Ivan is a most peculiar individual. He sees the mathematics of love and attraction in addition to his day job, a high end stockbroker in The Netherlands, trading fortunes in the blink of an eye. At the beginning, he’s a promising trainee and his mentor takes a chance on him; it immediately pays off. But Ivan isn’t interested in wealth or lots of money—though he likes his new apartment—but rather the mathematical solving of problems of a vast complicated system.
The closest cinematic comparison I can give to Ivan is the protagonist of Darren Aronofsky’s Pi. But there’s no outright mental illness here or conspiracy theories. Instead is a portrait focusing solely on a unique character.

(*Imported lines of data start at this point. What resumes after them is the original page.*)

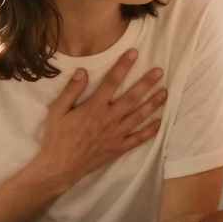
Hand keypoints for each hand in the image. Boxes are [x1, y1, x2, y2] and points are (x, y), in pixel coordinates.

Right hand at [35, 49, 166, 189]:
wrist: (59, 167)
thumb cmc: (57, 138)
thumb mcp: (57, 111)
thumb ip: (71, 91)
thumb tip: (83, 71)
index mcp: (93, 108)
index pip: (111, 82)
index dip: (123, 66)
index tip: (134, 53)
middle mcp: (108, 119)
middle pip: (132, 97)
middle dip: (146, 83)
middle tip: (160, 71)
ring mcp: (115, 135)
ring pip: (139, 116)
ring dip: (153, 104)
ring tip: (165, 92)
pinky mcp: (118, 148)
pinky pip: (138, 139)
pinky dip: (151, 131)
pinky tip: (160, 122)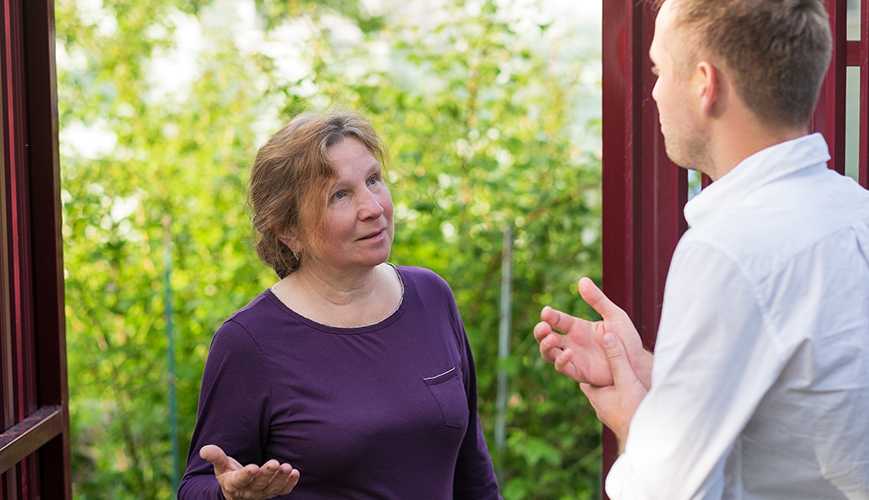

Eccentricity rarely gets such a multi-faceted portrayal. Oscar Van Rompay embodies Ivan so completely that the very particular way he moves becomes just as important as anything he says or does. I asked Van Rompay in the screening’s Q&A if he had studied dance. He has not. This makes the performance all the more remarkable.
Examples of Ivan’s eccentric behavior: When he asks an attractive receptionist out on a date he does so in the third person as if positing a math theorem. When he takes her back to his place he shows her baby mice in a floor air duct like they were chicks fresh from eggs. When under a stressful crunch from work he goes out into the Amsterdam night. Instead of shacking up in the red light district he goes to a hostel with sleeping arrangements like army barracks. There are dozens of others that can be pointed out. His more normal side is shown too. Ivan reaches out to a shy co-worker in order to help him come out of his shell.
Writer-director Jaap van Heusden and Oscar Van Rompay are to be commended for making a financial industry boiler room drama that side-steps major clichés. Cinematographer Jan Moeskops shoots the cool corporate environment in a way that’s somehow captivating. The broad structure of a rise and fall story is present but Ivan is so unique that it feels fresh and new. Win/Win is one of this year’s best.